### 課題内容
犬ときゅうりに関する文章によると、犬にきゅうりを食べさせ過ぎてはならないのはなぜですか。文章が示す理由を1～3文で説明してください。

### 文書の一部

春から夏の終わり頃にかけて旬を迎える野菜、それがきゅうり(胡瓜)です。この時期になると食卓に並ぶ機会も多いので、愛犬におやつ代わりとして与える人も多いでしょう。
そこで知識としてきちんと頭に入れておきたいのが、犬ときゅうりの関係性です。犬が食べても大丈夫なのか?注意すべきことは何か?などを解説していきたいと思います。
目次
犬はきゅうりを食べても大丈夫!子犬やシニア犬も食べていいの?
まず結論から言うと、犬はきゅうりを食べても問題ありません。
ウリ科のアレルギーがなければ、基本的に子犬~シニア犬まですべての犬がきゅうりを食べて大丈夫です。
きゅうりにはとくに中毒症状の出る成分等は含まれていないため、これが犬にきゅうりをあげていい理由になります。
ただし、犬にきゅうりを与える際はいくつか注意点があることを知っておきましょう。その注意点を今から解説していくので、ぜひ参考にしていただけたらと思います。
犬にきゅうりを与える際に注意しておきたい3つのこと!
水分が多いので食べさせ過ぎない
きゅうりは水分を豊富に含んでいます。同じウリ科のスイカで89.6%、メロンが87.9%の水分を含んでいるのに対し、きゅうりはなんと95.4%が水分でできています。
適量を食べることで水分補給や夏バテ防止にもなりますが、食べ過ぎると軟便や消化不良による下痢を引き起こしやすくするので注意しましょう。1日に与えていい量は、生のきゅうり20gまでです。
きゅうり(ウリ科)アレルギーがある場合は与えない
稀に、きゅうりに対してアレルギー反応を示す犬がいます。その場合、同じウリ科のスイカやメロンを食べた時にもアレルギーを発症することがあります。
もしもウリ科の食材に対してアレルギーがある場合は、下痢、嘔吐、湿疹、発疹、皮膚の赤み・かゆみ・腫れなどのアレルギー症状が見られます。様子がおかしいと感じた場合は、すぐにかかりつけの動物病院に相談するようにして下さい。

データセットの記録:

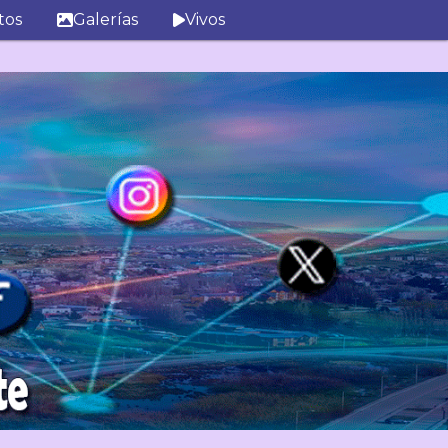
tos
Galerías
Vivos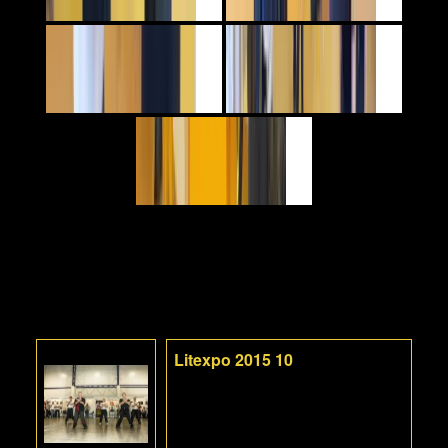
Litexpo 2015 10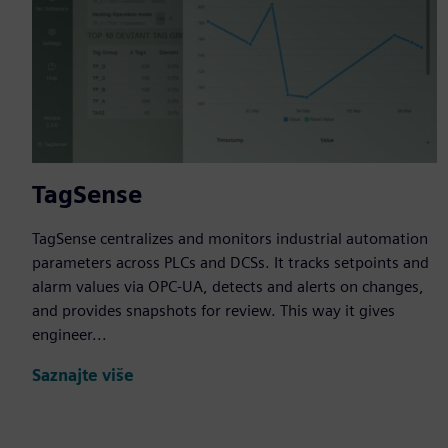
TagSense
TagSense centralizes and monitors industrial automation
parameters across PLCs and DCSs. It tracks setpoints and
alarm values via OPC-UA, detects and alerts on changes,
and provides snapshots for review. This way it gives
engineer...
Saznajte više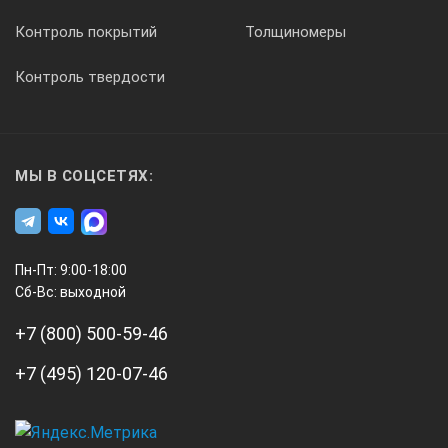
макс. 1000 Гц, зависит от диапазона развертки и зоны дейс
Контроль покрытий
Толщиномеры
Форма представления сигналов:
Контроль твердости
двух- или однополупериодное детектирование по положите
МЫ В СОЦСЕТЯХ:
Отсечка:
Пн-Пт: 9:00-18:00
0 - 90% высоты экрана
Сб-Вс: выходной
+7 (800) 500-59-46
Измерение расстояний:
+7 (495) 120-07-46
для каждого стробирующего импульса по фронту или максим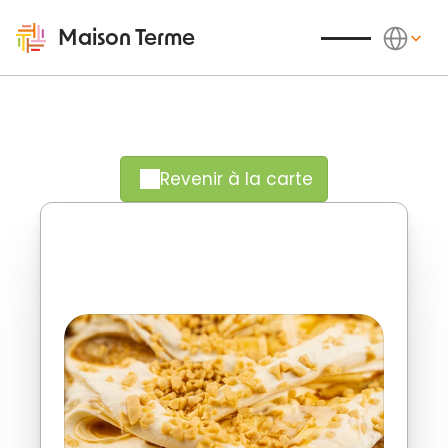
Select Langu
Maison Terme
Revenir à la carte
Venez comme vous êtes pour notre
--
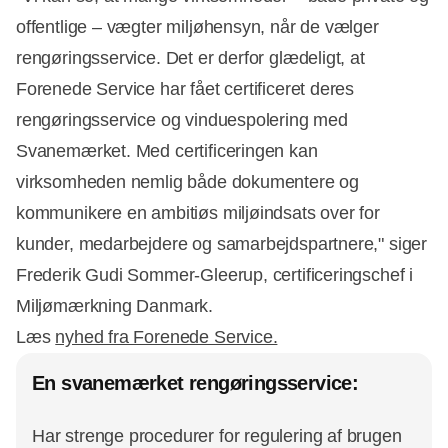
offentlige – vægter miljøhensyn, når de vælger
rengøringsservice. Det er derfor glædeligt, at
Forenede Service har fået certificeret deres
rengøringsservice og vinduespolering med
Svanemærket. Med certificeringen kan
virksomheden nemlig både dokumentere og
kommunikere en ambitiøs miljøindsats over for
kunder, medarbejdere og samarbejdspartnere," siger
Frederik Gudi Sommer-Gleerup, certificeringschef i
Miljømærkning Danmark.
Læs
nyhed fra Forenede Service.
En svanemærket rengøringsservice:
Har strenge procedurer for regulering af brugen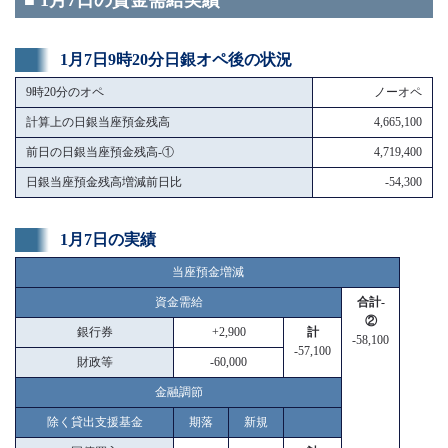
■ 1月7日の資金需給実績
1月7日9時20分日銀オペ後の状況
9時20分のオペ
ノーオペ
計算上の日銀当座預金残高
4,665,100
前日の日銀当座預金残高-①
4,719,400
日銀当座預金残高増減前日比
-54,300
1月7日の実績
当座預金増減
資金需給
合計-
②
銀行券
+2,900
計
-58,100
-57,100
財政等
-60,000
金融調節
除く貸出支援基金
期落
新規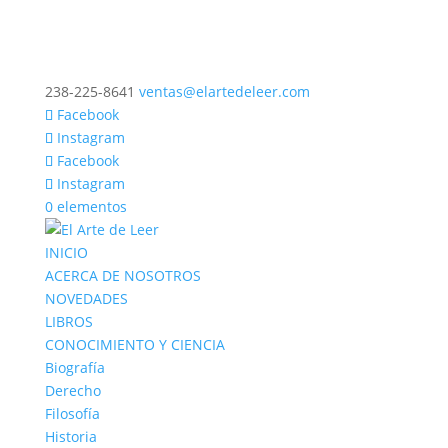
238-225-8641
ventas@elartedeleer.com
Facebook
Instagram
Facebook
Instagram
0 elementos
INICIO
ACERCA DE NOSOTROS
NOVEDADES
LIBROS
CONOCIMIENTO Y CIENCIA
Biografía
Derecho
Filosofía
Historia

### 解答
きゅうりは95.4%が水分でできており、水分を豊富に含んでいるためです。食べ過ぎると軟便や消化不良による下痢を引き起こしやすくなるため、1日に与えてよい量は生のきゅうり20gまでとされています。